Песню про царевну и воина кто-то совсем недавно приспособил для гуслей, в таком виде её здесь ещё не слыхали. Гволкхмэй Кайден гладил бороду, величаво кивал. Облак сладил струночки под другую песню, в черёд хлебнул из ковша.

Жили честно и просто цари в старину.

Самолично водили полки на войну.

А вернувшись с победой, не медля ни дня,

В мирный плуг боевого впрягали коня…

Эту песню он привёз из Выскирегской губы. В стольном городе Окаянному нечего было делать, но перепутный двор, звавшийся Ближним, дружина год назад посетила.
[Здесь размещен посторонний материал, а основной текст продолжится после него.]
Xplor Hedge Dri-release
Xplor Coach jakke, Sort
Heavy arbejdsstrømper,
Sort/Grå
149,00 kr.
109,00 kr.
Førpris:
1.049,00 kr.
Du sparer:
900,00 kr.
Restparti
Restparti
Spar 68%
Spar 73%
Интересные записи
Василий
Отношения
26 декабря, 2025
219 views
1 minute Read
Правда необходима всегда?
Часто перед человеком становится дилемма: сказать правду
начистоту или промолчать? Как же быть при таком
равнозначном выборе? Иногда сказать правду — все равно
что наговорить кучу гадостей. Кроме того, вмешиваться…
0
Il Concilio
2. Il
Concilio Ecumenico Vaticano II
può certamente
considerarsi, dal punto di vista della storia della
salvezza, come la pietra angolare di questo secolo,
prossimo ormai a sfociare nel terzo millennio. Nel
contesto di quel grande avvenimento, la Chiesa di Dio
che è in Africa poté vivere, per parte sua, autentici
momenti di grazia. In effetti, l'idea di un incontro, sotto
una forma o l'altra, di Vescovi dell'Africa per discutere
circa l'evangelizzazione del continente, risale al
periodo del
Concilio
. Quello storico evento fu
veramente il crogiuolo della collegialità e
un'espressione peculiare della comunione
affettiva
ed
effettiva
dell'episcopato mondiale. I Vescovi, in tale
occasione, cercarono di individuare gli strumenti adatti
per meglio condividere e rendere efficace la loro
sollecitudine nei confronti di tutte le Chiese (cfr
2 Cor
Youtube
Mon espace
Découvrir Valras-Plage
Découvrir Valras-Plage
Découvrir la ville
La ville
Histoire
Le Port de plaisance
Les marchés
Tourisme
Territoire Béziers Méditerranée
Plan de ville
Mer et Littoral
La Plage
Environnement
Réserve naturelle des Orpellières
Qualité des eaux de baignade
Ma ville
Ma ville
…С тех-то пор и ведётся рождённое встарь:

Симуранам сыновствует праведный царь.

Как узнать, что случится на сломе времён?

Может, будет вторично царевич спасён…

Тень Крыла трепетала на краю зрения, слушала, признавала Облака равным. Пальцы сами собой летали по струнам. Украшали голосницу звёздами, цветами, студёными брызгами волн. Облаку давно не случалось играть и петь с таким вдохновением. А всё оттого, что не просто поймал настрой позорян – вошёл в их сердца, подслушал тайные мысли. Боярин Кайден в середине песни прикрыл ладонью глаза, да так и не отнимал, пока дрожало в воздухе бесконечное послезвучание струн. Затем поманил Облака. Ощупью нашёл его руку, надвинул серебряный обруч, тёплый с собственного запястья.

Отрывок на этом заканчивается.